»»

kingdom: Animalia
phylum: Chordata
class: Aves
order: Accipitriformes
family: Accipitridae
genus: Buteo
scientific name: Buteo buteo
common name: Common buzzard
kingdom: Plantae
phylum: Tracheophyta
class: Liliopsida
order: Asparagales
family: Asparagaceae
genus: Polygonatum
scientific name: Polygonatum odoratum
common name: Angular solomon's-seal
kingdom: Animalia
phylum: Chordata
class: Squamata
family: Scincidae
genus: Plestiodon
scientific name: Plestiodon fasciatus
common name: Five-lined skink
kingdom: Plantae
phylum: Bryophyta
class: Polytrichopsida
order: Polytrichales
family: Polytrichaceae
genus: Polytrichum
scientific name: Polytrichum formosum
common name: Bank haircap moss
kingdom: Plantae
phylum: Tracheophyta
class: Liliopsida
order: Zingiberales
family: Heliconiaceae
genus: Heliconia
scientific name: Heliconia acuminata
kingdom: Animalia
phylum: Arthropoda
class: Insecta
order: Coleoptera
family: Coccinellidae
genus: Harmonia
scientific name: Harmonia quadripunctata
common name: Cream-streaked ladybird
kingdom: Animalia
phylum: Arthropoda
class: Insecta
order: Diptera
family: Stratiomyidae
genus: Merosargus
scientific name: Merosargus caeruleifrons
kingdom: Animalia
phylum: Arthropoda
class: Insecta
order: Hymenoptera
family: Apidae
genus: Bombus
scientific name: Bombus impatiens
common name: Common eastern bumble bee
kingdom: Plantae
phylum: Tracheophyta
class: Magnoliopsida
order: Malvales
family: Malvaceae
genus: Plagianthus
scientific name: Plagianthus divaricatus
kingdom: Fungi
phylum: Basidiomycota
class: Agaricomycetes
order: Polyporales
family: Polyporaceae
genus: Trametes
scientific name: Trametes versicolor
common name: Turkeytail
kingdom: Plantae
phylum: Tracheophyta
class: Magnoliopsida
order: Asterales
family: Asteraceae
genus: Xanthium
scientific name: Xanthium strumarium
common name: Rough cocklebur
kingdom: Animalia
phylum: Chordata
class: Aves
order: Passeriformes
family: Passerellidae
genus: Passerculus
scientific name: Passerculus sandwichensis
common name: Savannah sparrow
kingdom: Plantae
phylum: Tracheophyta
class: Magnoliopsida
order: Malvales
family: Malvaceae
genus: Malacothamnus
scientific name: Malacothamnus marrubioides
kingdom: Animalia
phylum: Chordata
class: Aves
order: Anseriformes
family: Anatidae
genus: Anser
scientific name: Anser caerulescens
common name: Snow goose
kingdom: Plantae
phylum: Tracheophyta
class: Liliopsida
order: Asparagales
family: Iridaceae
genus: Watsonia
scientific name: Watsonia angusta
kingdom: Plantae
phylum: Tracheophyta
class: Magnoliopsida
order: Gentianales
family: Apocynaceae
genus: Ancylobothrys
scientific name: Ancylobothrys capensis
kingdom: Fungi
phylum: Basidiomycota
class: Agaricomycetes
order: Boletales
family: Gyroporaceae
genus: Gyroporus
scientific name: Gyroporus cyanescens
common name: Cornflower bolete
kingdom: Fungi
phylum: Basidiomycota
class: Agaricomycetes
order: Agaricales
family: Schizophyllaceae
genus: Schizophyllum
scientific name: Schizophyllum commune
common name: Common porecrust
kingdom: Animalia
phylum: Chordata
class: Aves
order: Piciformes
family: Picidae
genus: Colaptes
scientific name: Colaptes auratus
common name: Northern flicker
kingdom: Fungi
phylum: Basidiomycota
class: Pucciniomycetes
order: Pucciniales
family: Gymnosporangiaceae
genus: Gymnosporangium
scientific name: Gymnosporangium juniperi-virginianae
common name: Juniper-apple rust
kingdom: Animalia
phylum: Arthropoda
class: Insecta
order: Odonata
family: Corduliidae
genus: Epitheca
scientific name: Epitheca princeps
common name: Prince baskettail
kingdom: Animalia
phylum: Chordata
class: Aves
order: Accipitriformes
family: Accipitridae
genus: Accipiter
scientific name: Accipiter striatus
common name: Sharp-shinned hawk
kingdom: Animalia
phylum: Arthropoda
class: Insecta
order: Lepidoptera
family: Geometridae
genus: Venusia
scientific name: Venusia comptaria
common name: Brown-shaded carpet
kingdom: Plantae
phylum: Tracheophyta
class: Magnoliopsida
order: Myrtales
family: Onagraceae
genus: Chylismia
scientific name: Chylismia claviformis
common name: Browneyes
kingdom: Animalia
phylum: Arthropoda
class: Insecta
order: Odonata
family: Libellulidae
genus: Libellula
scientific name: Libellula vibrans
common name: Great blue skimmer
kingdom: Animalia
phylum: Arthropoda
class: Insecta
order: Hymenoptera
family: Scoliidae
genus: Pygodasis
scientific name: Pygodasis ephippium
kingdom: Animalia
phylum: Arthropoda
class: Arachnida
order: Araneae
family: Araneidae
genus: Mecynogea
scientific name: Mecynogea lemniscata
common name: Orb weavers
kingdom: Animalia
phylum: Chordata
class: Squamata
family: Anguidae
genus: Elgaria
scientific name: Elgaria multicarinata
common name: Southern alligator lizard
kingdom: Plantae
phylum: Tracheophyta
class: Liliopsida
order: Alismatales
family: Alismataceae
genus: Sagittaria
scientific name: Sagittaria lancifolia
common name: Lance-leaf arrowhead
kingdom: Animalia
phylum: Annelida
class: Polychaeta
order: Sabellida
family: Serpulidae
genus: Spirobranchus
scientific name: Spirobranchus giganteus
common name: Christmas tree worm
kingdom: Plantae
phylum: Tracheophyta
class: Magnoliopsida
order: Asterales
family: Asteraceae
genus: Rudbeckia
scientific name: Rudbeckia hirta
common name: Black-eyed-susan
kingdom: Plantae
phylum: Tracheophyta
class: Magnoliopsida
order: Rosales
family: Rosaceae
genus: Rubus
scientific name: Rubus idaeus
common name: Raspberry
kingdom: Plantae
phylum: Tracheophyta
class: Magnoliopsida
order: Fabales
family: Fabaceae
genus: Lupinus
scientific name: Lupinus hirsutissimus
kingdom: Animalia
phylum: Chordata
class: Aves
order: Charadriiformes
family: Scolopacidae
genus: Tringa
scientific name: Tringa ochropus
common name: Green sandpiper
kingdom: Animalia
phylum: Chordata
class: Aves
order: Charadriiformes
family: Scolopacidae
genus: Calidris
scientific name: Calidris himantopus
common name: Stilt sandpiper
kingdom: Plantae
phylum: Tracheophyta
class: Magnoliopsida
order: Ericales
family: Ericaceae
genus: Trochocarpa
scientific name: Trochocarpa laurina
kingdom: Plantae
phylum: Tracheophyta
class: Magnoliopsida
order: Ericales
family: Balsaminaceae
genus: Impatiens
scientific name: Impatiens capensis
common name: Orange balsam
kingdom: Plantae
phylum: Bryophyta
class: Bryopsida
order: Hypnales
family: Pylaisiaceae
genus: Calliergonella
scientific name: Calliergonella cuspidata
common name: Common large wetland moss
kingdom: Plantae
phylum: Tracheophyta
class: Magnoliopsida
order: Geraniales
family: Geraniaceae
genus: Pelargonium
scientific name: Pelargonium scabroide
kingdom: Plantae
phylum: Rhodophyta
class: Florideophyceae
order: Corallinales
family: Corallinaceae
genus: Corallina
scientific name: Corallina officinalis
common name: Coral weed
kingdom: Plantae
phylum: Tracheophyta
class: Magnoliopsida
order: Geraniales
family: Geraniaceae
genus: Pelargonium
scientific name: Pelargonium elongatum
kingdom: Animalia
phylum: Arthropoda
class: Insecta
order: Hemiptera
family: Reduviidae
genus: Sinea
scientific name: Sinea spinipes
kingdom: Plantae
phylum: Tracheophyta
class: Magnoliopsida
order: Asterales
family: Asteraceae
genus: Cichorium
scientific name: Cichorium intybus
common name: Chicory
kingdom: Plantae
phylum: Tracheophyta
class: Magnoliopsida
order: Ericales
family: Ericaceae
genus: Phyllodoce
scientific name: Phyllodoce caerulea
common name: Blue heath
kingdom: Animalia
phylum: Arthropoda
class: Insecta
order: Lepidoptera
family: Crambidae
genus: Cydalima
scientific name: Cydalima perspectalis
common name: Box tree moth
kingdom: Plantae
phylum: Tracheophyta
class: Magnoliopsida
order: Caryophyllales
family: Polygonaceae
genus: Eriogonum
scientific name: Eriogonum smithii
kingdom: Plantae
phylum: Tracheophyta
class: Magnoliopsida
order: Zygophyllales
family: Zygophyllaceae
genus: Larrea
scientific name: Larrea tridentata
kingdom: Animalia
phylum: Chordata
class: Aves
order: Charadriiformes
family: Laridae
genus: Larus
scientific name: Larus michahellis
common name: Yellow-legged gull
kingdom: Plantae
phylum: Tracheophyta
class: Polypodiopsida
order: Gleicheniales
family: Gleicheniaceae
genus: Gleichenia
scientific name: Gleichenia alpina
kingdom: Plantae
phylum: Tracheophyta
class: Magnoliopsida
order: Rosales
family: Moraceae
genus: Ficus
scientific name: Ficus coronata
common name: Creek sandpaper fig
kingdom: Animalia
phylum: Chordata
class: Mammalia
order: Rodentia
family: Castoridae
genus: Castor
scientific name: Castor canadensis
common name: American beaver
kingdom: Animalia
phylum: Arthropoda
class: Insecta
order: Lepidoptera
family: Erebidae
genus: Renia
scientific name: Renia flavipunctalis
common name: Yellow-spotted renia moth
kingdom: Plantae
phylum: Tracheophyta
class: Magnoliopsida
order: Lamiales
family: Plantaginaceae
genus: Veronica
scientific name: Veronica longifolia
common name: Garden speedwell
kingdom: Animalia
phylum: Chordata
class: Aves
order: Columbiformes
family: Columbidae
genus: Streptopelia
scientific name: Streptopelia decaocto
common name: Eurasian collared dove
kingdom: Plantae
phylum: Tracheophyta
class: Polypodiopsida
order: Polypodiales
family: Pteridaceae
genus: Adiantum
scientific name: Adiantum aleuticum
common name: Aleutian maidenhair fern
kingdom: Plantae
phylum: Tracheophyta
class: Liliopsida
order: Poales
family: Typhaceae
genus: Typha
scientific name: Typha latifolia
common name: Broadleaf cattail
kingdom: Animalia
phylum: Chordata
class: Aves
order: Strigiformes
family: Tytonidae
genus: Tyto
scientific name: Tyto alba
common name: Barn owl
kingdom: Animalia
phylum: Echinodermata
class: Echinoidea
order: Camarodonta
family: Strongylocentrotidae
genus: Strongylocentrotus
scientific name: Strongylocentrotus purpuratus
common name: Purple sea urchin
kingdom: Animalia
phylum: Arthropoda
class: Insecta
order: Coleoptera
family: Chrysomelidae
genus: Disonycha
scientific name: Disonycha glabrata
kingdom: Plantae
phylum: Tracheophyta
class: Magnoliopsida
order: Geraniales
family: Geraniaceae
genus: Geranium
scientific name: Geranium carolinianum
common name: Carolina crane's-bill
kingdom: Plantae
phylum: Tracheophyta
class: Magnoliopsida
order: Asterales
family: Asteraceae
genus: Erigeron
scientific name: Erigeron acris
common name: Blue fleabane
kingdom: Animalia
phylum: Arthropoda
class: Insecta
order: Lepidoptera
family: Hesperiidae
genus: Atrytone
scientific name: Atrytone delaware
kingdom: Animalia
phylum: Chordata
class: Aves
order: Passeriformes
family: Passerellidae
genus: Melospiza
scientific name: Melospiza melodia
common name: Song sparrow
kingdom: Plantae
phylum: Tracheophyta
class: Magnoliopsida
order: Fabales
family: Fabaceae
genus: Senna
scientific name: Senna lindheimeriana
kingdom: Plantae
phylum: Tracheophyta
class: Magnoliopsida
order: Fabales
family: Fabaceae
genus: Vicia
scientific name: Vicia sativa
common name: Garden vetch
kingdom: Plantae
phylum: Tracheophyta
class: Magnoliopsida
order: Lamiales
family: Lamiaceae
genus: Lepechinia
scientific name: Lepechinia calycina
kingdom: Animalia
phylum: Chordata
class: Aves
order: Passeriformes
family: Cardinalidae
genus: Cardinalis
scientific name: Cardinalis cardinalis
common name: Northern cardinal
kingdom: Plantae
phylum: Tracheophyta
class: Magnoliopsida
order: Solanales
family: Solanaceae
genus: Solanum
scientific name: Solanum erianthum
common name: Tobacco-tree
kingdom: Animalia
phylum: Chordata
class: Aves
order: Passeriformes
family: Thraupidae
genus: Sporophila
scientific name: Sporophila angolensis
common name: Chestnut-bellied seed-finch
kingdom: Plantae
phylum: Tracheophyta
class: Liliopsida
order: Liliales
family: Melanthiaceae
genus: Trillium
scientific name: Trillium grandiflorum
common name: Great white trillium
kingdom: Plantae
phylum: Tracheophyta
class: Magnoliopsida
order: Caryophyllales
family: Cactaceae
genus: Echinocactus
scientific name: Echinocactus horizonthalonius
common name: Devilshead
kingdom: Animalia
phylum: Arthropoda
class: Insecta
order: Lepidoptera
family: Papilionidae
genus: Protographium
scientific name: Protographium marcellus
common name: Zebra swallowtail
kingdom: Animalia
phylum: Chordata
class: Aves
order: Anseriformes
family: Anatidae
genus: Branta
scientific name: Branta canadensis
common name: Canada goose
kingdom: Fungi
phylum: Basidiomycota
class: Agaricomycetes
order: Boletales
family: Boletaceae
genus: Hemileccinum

««

**WHAT NEEDS TO BE DONE:**
Can you turn the material, from its first line through the line containing "common name: Snow goose" (both included), into a numbered list with any blank lines left out?

**ANSWER BELOW:**
1. kingdom: Animalia
2. phylum: Chordata
3. class: Aves
4. order: Accipitriformes
5. family: Accipitridae
6. genus: Buteo
7. scientific name: Buteo buteo
8. common name: Common buzzard
9. kingdom: Plantae
10. phylum: Tracheophyta
11. class: Liliopsida
12. order: Asparagales
13. family: Asparagaceae
14. genus: Polygonatum
15. scientific name: Polygonatum odoratum
16. common name: Angular solomon's-seal
17. kingdom: Animalia
18. phylum: Chordata
19. class: Squamata
20. family: Scincidae
21. genus: Plestiodon
22. scientific name: Plestiodon fasciatus
23. common name: Five-lined skink
24. kingdom: Plantae
25. phylum: Bryophyta
26. class: Polytrichopsida
27. order: Polytrichales
28. family: Polytrichaceae
29. genus: Polytrichum
30. scientific name: Polytrichum formosum
31. common name: Bank haircap moss
32. kingdom: Plantae
33. phylum: Tracheophyta
34. class: Liliopsida
35. order: Zingiberales
36. family: Heliconiaceae
37. genus: Heliconia
38. scientific name: Heliconia acuminata
39. kingdom: Animalia
40. phylum: Arthropoda
41. class: Insecta
42. order: Coleoptera
43. family: Coccinellidae
44. genus: Harmonia
45. scientific name: Harmonia quadripunctata
46. common name: Cream-streaked ladybird
47. kingdom: Animalia
48. phylum: Arthropoda
49. class: Insecta
50. order: Diptera
51. family: Stratiomyidae
52. genus: Merosargus
53. scientific name: Merosargus caeruleifrons
54. kingdom: Animalia
55. phylum: Arthropoda
56. class: Insecta
57. order: Hymenoptera
58. family: Apidae
59. genus: Bombus
60. scientific name: Bombus impatiens
61. common name: Common eastern bumble bee
62. kingdom: Plantae
63. phylum: Tracheophyta
64. class: Magnoliopsida
65. order: Malvales
66. family: Malvaceae
67. genus: Plagianthus
68. scientific name: Plagianthus divaricatus
69. kingdom: Fungi
70. phylum: Basidiomycota
71. class: Agaricomycetes
72. order: Polyporales
73. family: Polyporaceae
74. genus: Trametes
75. scientific name: Trametes versicolor
76. common name: Turkeytail
77. kingdom: Plantae
78. phylum: Tracheophyta
79. class: Magnoliopsida
80. order: Asterales
81. family: Asteraceae
82. genus: Xanthium
83. scientific name: Xanthium strumarium
84. common name: Rough cocklebur
85. kingdom: Animalia
86. phylum: Chordata
87. class: Aves
88. order: Passeriformes
89. family: Passerellidae
90. genus: Passerculus
91. scientific name: Passerculus sandwichensis
92. common name: Savannah sparrow
93. kingdom: Plantae
94. phylum: Tracheophyta
95. class: Magnoliopsida
96. order: Malvales
97. family: Malvaceae
98. genus: Malacothamnus
99. scientific name: Malacothamnus marrubioides
100. kingdom: Animalia
101. phylum: Chordata
102. class: Aves
103. order: Anseriformes
104. family: Anatidae
105. genus: Anser
106. scientific name: Anser caerulescens
107. common name: Snow goose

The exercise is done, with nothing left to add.